Tuesday, November 1, 2011

Spiritual Development During Adolesence


Young Boys Learning About Church at Clyde

I consider it a blessing to have grown up in Clyde, Texas.  From the depression years and for many years past my time, they maintained a youth ministry that was second to none.   They didn’t have a youth minister.  They didn’t know what a youth minister was, and probably wouldn’t have believed in it if someone had suggested hiring one.   But they had two things going for them – zealous parents and a tradition of success.

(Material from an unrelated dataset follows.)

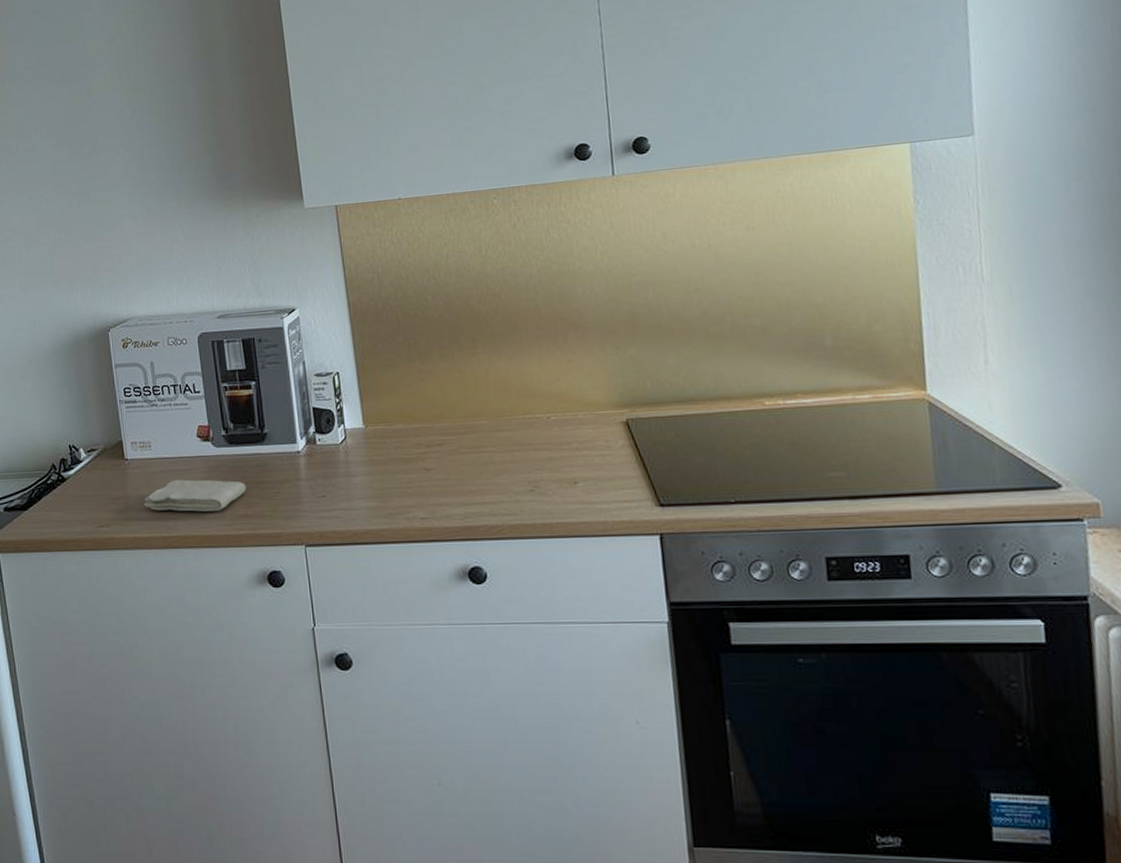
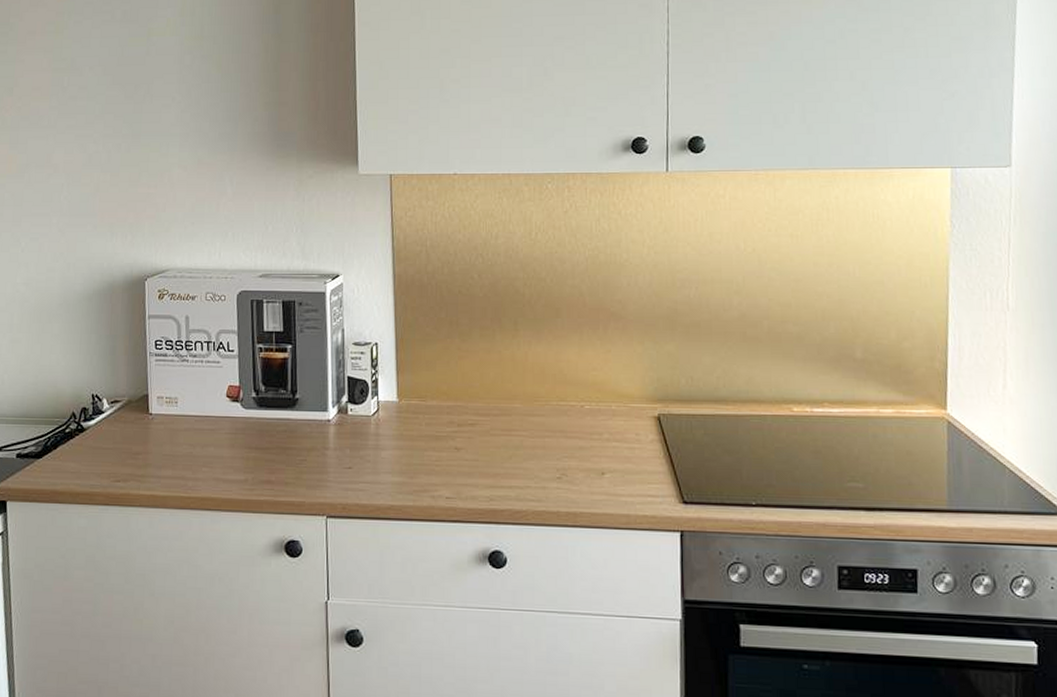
washcloth: present [144,479,246,512] -> none [164,439,272,474]

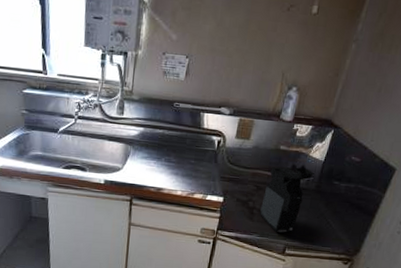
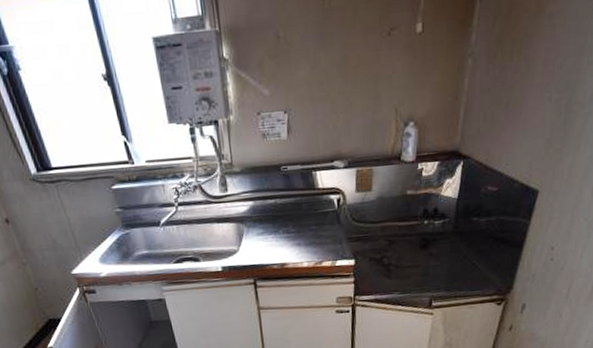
coffee maker: present [260,166,314,233] -> none [397,209,449,286]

Back in the Depression someone came up with the idea of training young boys to make short talks about the Bible.   They frequently let those young mean speak from the pulpit on Wednesday night.   Some of them decided they wanted to be preachers.   At least 13 or 14 young men eventually became preachers over a span of about twenty or thirty years.   I inherited that tradition, which was well established by the time I started to high school.

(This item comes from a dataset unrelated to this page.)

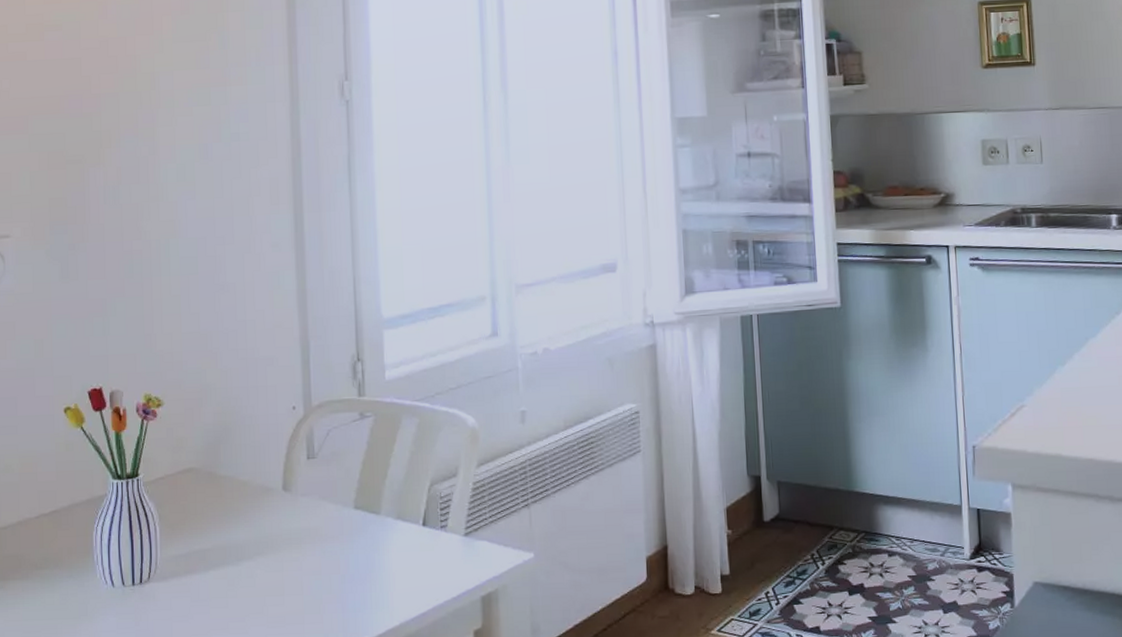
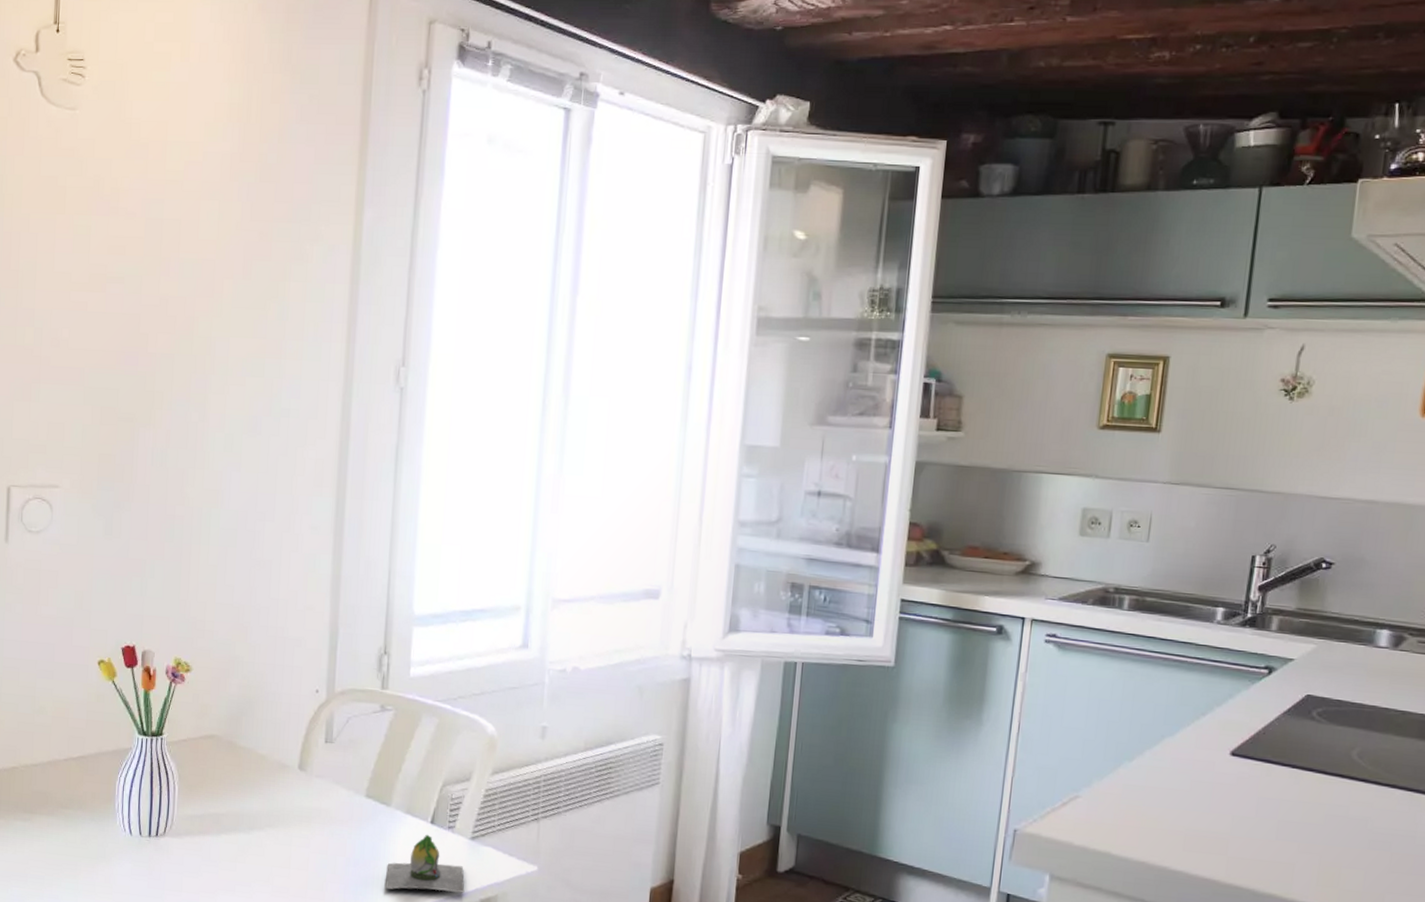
decorative egg: none [383,537,465,602] -> present [385,834,465,893]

Marion Hays, father of Bob, whom I’ve previously mentioned, was a deacon in the church and he decided to start a young men’s training class.   He started out working on our concept of the church.  For about a year he took us through a thin hardbound blue book titled, The New Testament Church.  The author was Roy E. Cogdill, Jr.  I kept my copy until I gave most of my library to Abilene Christian University.   Cogdill later became a leader in a protest group that broke away from mainstream Churches of Christ over congregational cooperative efforts in evangelism and benevolence.   The primary targets were Childrens’ Homes, especially  those operated by a board of directors, and the “Herald of Truth” – an  International Radio and television program which was sponsored by the Highland Church of Christ in Abilene, Texas with the support of churches around the nation.   They objected to this “sponsoring church” arrangement.   Eventually they would break off and form a completely different fellowship, often referred to as the “non-institutional movement.”  

Cogdill’s book was written before all that.  It set forth his understanding of the nature of the church.   Strangely enough, it was revised and reissued after the controversy gained full steam.   In the copy I have Cogdill supported the arrangement he later condemned.   But at that time I knew nothing of church politics.   My view of the church was entirely positive.  I wanted to learn everything I could about it.